There are two ways to think about how a tree gets built:

Top-down analysis starts at S and breaks it into smaller and smaller pieces until you reach individual words. For example: $S \rightarrow NP\ VP \rightarrow Det\ N\ V\ NP \rightarrow \text{The dog chased the cat}$

Bottom-up analysis works in reverse. You start with the words and group them into phrases, then combine those phrases until you reach S. So the + dog form an NP, chased + the + cat form a VP, and then NP + VP form S.

Both approaches produce the same tree. Top-down is often easier when you're generating a sentence from rules; bottom-up is often easier when you're analyzing a sentence someone gave you.

Principles of phrase structure grammar, Phrase - Wikipedia

Labeling constituents in tree diagrams

Every node in a tree gets a label. These fall into two main categories:

Phrase-level labels identify larger syntactic units:

NP (Noun Phrase): the big dog
VP (Verb Phrase): chased the cat
PP (Prepositional Phrase): on the mat
AP (Adjective Phrase): very tall
AdvP (Adverb Phrase): quite slowly

Word-level labels (also called lexical categories) classify individual words:

N (Noun): dog, V (Verb): run, Adj (Adjective): happy
Adv (Adverb): quickly, Det (Determiner): the, P (Preposition): on

Functional labels like Subject (Subj), Object (Obj), and Complement (Comp) describe the grammatical role a constituent plays. In The dog chased the cat, "the dog" is an NP that functions as the Subject, and "the cat" is an NP that functions as the Object. Notice that the phrase label (NP) and the functional label (Subject) describe different things: what the phrase is versus what it does.

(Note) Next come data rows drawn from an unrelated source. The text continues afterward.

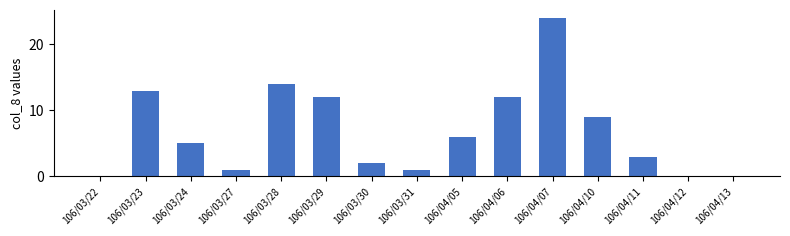

Which label corresponds to the largest value in the chart?

106/04/07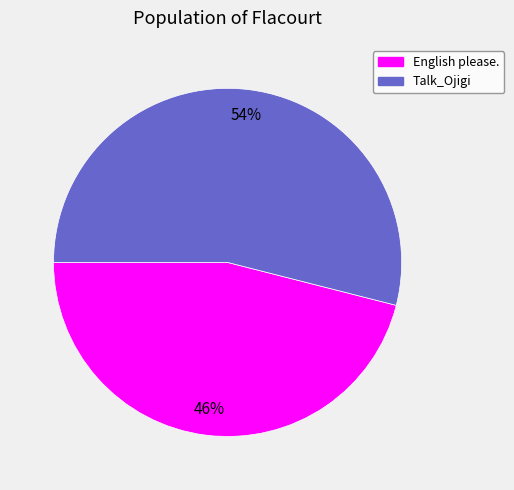

To the nearest percent, what percentage of the pie is English please.?

46%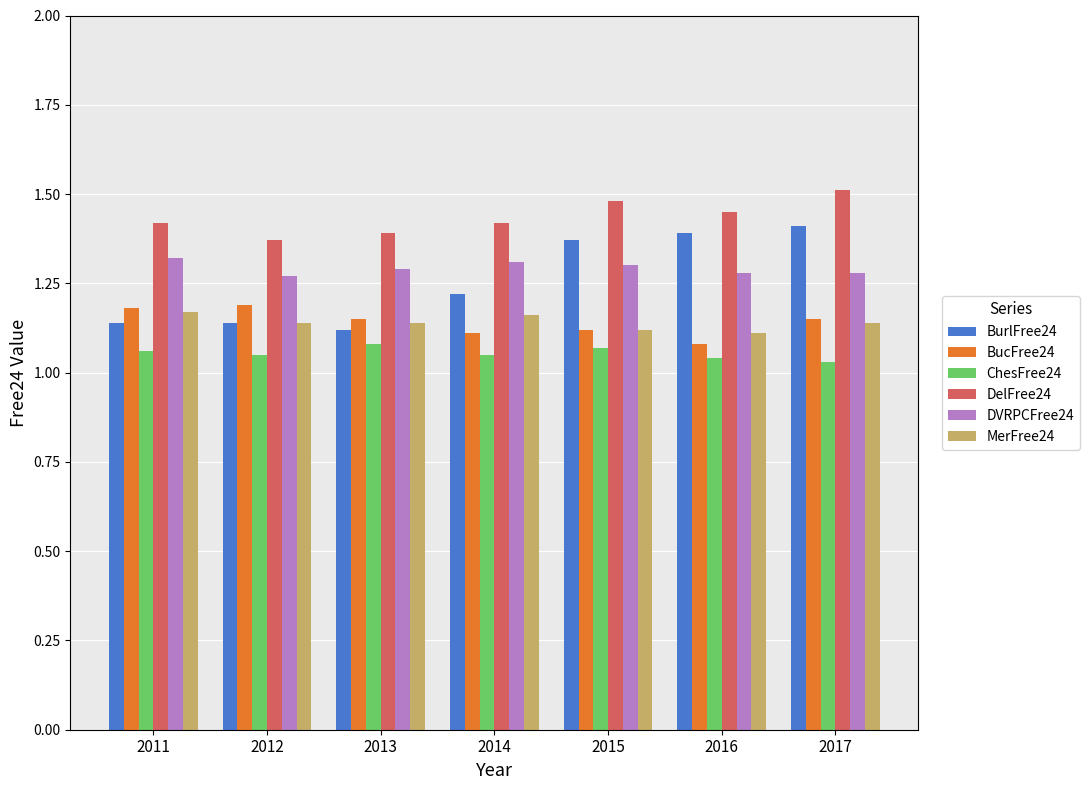

Rank the series by their maximum value, from highest to lowest.

DelFree24, BurlFree24, DVRPCFree24, BucFree24, MerFree24, ChesFree24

Application of phrase structure rules

Here are the core phrase structure rules you'll work with most often:

$S \rightarrow NP\ VP$
$NP \rightarrow (Det)\ (Adj)\ N\ (PP)$
$VP \rightarrow V\ (NP)\ (PP)$
$PP \rightarrow P\ NP$

Parentheses mean that element is optional. So an NP could be just a noun (dogs), or a determiner + noun (the dogs), or a determiner + adjective + noun + prepositional phrase (the big dog on the porch).

Lexical rules connect word-level categories to actual words: $N \rightarrow dog, cat, book$ ; $V \rightarrow run, eat, sleep$ ; $Adj \rightarrow big, red, happy$ .

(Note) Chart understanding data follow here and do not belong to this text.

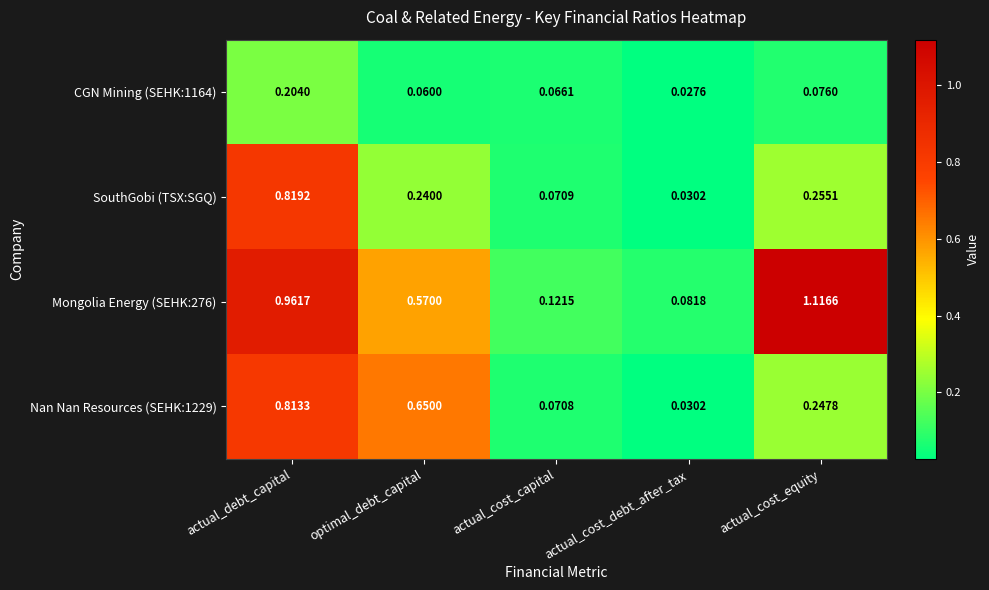

Between actual_cost_capital and actual_cost_debt_after_tax, which series saw the biggest shift?

SouthGobi (TSX:SGQ)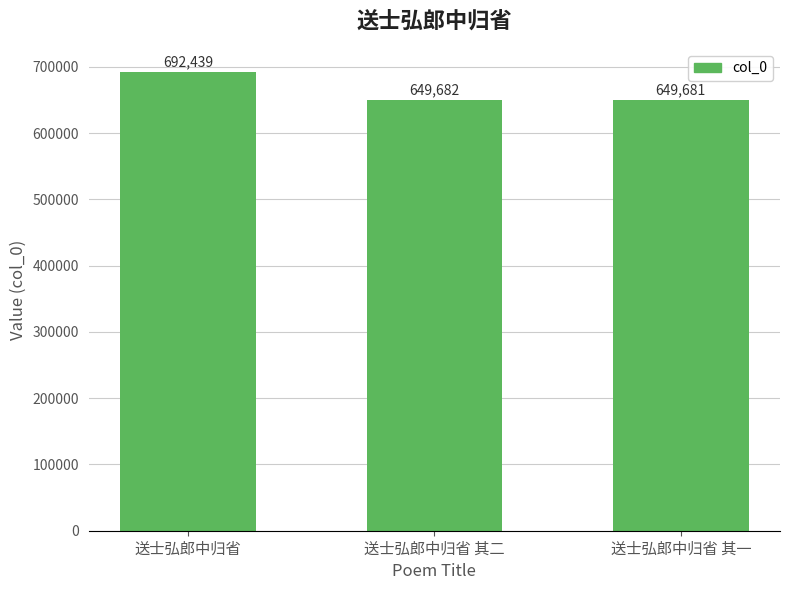

How many bars are there in total?

3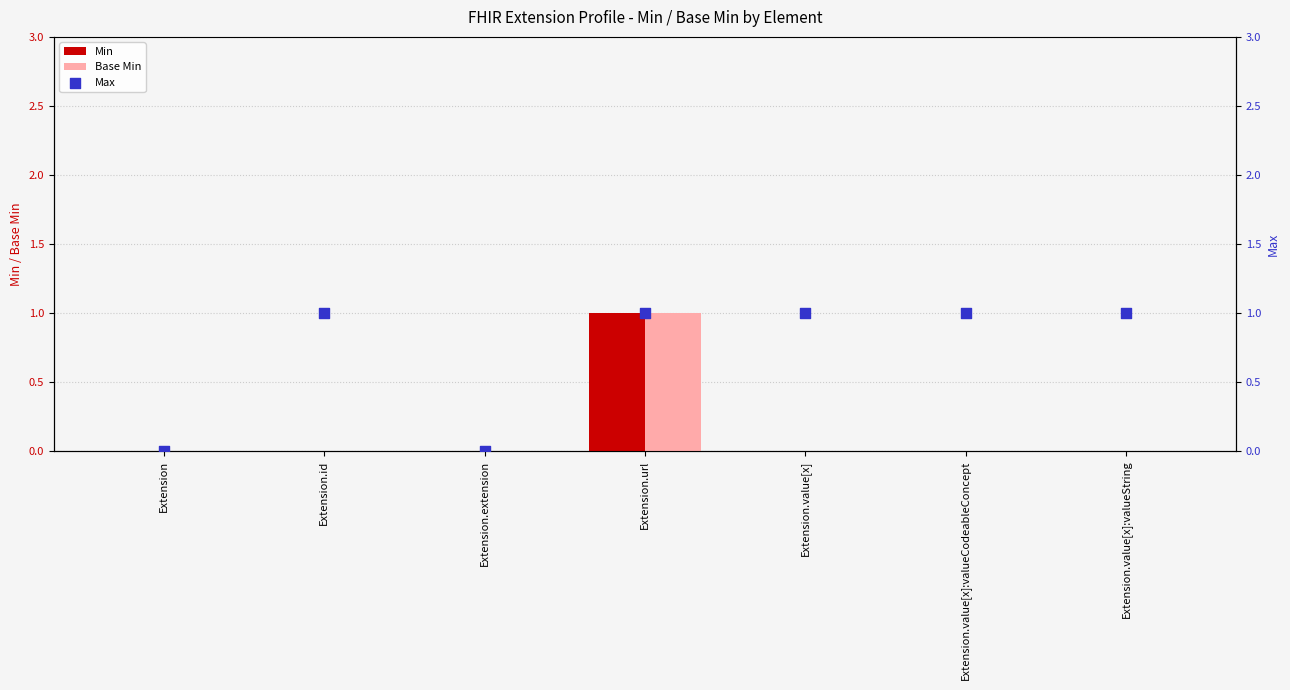

Which series contains the highest Y value?

Min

To generate a sentence, you start at S and keep applying rules until every symbol is a real word:

Start with $S$
Apply $S \rightarrow NP\ VP$
Apply $NP \rightarrow Det\ N$ to get The dog
Apply $VP \rightarrow V\ NP$ to get chased + another NP
Apply $NP \rightarrow Det\ N$ to that second NP to get the cat
Result: The dog chased the cat

Visualization of sentence structure

One of the most useful things tree diagrams reveal is structural ambiguity, where a single sentence can have more than one valid tree structure, each with a different meaning.

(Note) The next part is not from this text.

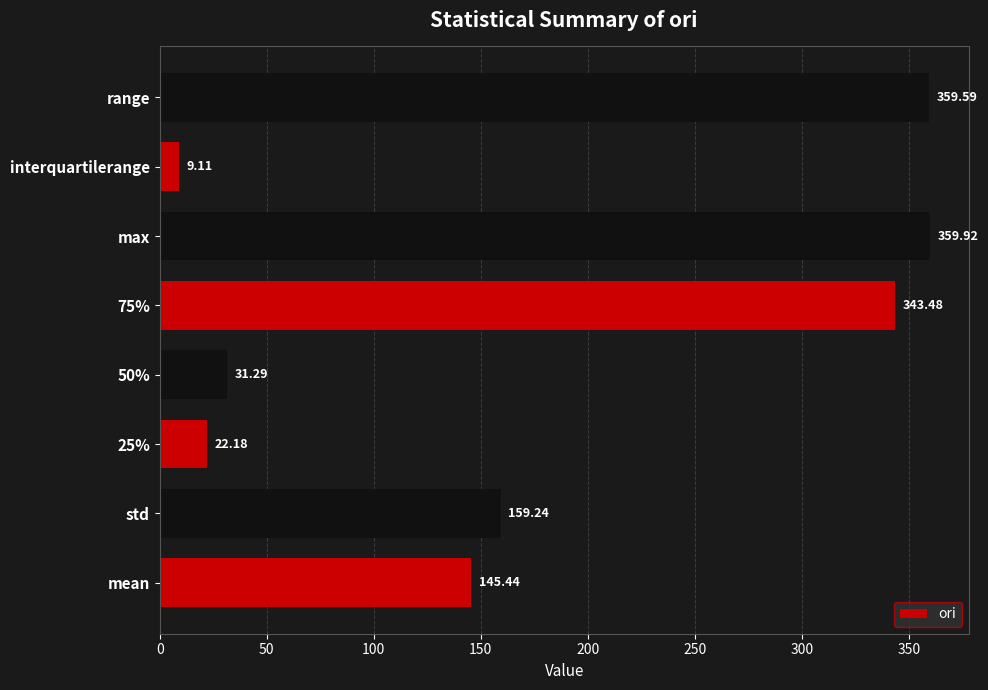

What is the change in value from std to 75%?

+184.2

The classic example is I saw the man with the telescope. This sentence has two possible trees:

Tree 1: "with the telescope" attaches to the VP (modifying saw), meaning you used the telescope to see the man
Tree 2: "with the telescope" attaches to the NP the man (modifying man), meaning the man was holding the telescope

This specific type is called attachment ambiguity, because the PP can attach at different points in the tree.

Coordination ambiguity is another common type. In old men and women, does old modify just men, or both men and women? The two readings produce different tree structures.

These ambiguities get resolved in real life through context, intonation, and world knowledge. But the tree diagrams make the ambiguity visible in a way that a flat sentence on a page never could. That's a big part of why phrase structure grammar is so useful: it shows you exactly where and how different interpretations arise.